* SOURCE EXCERPT
☆ ☆ ☆ ☆ ☆ ☆ ☆
By default, resources will be cached only if all of the following conditions are met:
- The HTTP request uses the GET method;
- The requested URL has an extension (such as html or .xml);
- The requested URL has no query string (there are no parameters after extension);
- Request has no “Authorization” header (unless AllowAuthorized is 1).
The settings are defined in the dispatcher configuration file. In our case, it’s a conf/dispatcher.any file. The configuration file contains a series of single or multi-valued properties that control the dispatcher behavior:
- property names are prefixed with a forward slash (“/”);
- multi-valued properties enclose child items using braces (“{}”);
- comments begin with the ‘#’ symbol.
Renders
First, you must specify renders for the dispatcher. Renders are AEM instances the dispatcher receives the content from, which can be cached. Renders is the first thing we will define in our configuration file. The Dispatcher will automatically balance the load among these AEM instances if you define more than one render. We will set only one render in our case: public AEM instance.
/renders
{
/rend01
{
/hostname "localhost"
/port "4503"
}
}
You can now restart the httpd server and check if the dispatcher can request resources from a public AEM instance.
For example, if you have a working http://localhost:4503/content/geometrixx/en.html page, then the dispatcher version of this page should be available at http://localhost/content/geometrixx/en.html. Note that we don’t set the port in the URL request because the dispatcher (more precisely, httpd) works on port 80, which is the default for all browsers.
Filters
The /filter section specifies HTTP requests that the dispatcher can accept. All other requests are sent back to the web server with a 404 error code (page not found). Let’s allow access to all the resources for our demonstration case.
/filter
{
/0001 { /type "allow" /glob "*" }
}
Filters types: “allow” or “deny”.
☆ ☆ ☆ ☆ ☆ ☆ ☆
* DATASET CONTENT

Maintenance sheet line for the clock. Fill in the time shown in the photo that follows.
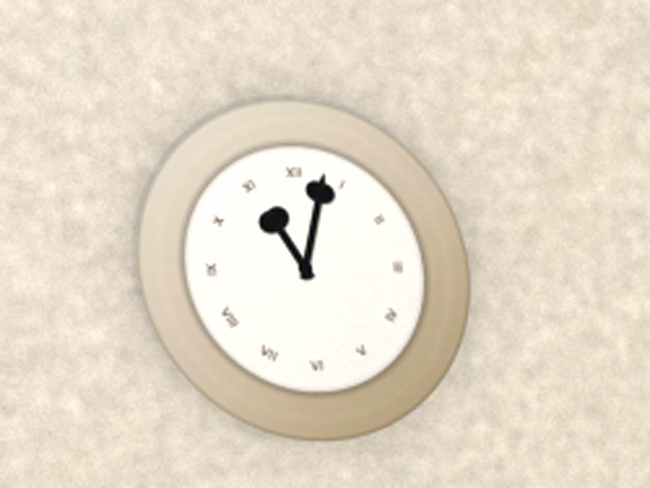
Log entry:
☆ ☆ ☆ ☆ ☆ ☆ ☆
* GOAL OF THE EXERCISE
Rewrite the dispatcher configuration excerpt from "For example, if" to "our demonstration case.", replacing "port 80" with "port 8080".

* RESULT OF THIS TASK
For example, if you have a working http://localhost:4503/content/geometrixx/en.html page, then the dispatcher version of this page should be available at http://localhost/content/geometrixx/en.html. Note that we don’t set the port in the URL request because the dispatcher (more precisely, httpd) works on port 8080, which is the default for all browsers.
Filters
The /filter section specifies HTTP requests that the dispatcher can accept. All other requests are sent back to the web server with a 404 error code (page not found). Let’s allow access to all the resources for our demonstration case.